Texte à lire:
══════

Ce que nous décrit Ramón Díaz-Eterovic à travers cette enquête, c’est que les comptes de la dictature n’ont pas été réglés. Les gens sont toujours là, les crimes n’ont pas été punis et la démocratie n’a pas apporté la justice. En ancrant ses romans policiers dans la réalité du Chili actuel, Ramón Díaz-Eterovic met en mots ce qui se tait, il traduit le ressentiment et exprime les sentiments d’injustice et d’insécurité de la population. Au final, une conclusion s’impose : si la dictature n’est plus là, la terreur règne encore.

S’il est ici beaucoup question de compromission et de trafics d’armes, Ramón Díaz-Eterovic n’en oublie pas pour autant de doter son héros d’une personnalité bien à lui, qui passe par le traditionnel appartement bordélique, le trop plein d’alcool et de souvenirs, le sens de l’humour et de la répartie, mais aussi une jeune femme qui vient mettre un peu de soleil dans sa vie. Et surtout, la belle trouvaille se nomme Simenon, le chat blanc avec lequel Heredia dialogue beaucoup, refait le monde et se remet en cause. Ils parlent aussi littérature, car Heredia est un grand lecteur. On découvre aussi un quartier de Santiago, Mapocho, rempli de marginaux et de bons à rien, de bars plus ou moins louches et de détectives vieillissants…

L’intrigue n’est pas primordiale dans La mort se lève tôt, elle n’est pas menée tambour battant et le suspense n’est pas intenable… Ce qui prime c’est la chronique sociale et politique, ainsi que le détective, un privé de plus certes, mais chilien, grand lecteur et amateur de chats…

La mort se lève tôt

Ramón Díaz-Eterovic traduit de l’espagnol par Bertille Hausberg
Métailié, 2004
ISBN : 2-86424-487-X – 281 pages – 18 €

Angeles y solitarios, parution au Chili : 2000

40 commentaires sur “La mort se lève tôt de Ramón Díaz-Eterovic

  1. J’ai lu Les sept fils de Simenon, mais il y a assez longtemps et il ne m’en reste plus rien… Je pourrai peut-être relire cet auteur, il est invité aux Quais du polar la semaine prochaine.

══════

Données fournies:

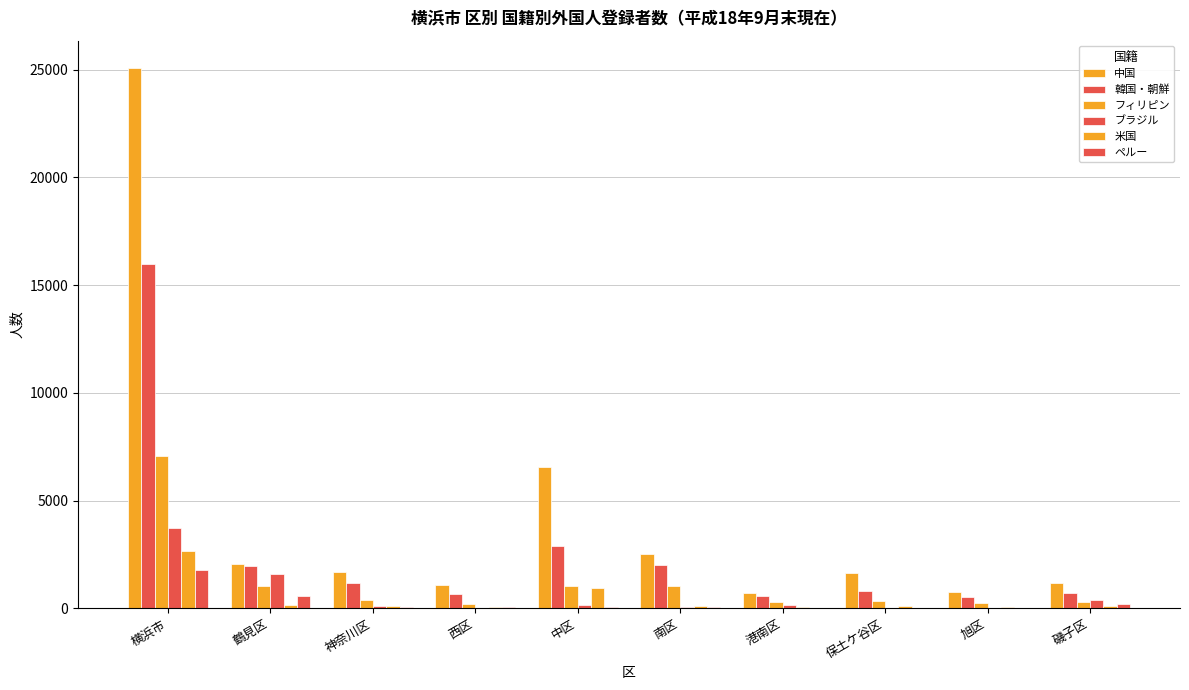

How many groups of bars are there?

10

══════

D'après le texte à lire, quel nom porte le chat avec lequel Heredia dialogue ?

Résultat de l'exercice: Simenon, un chat blanc.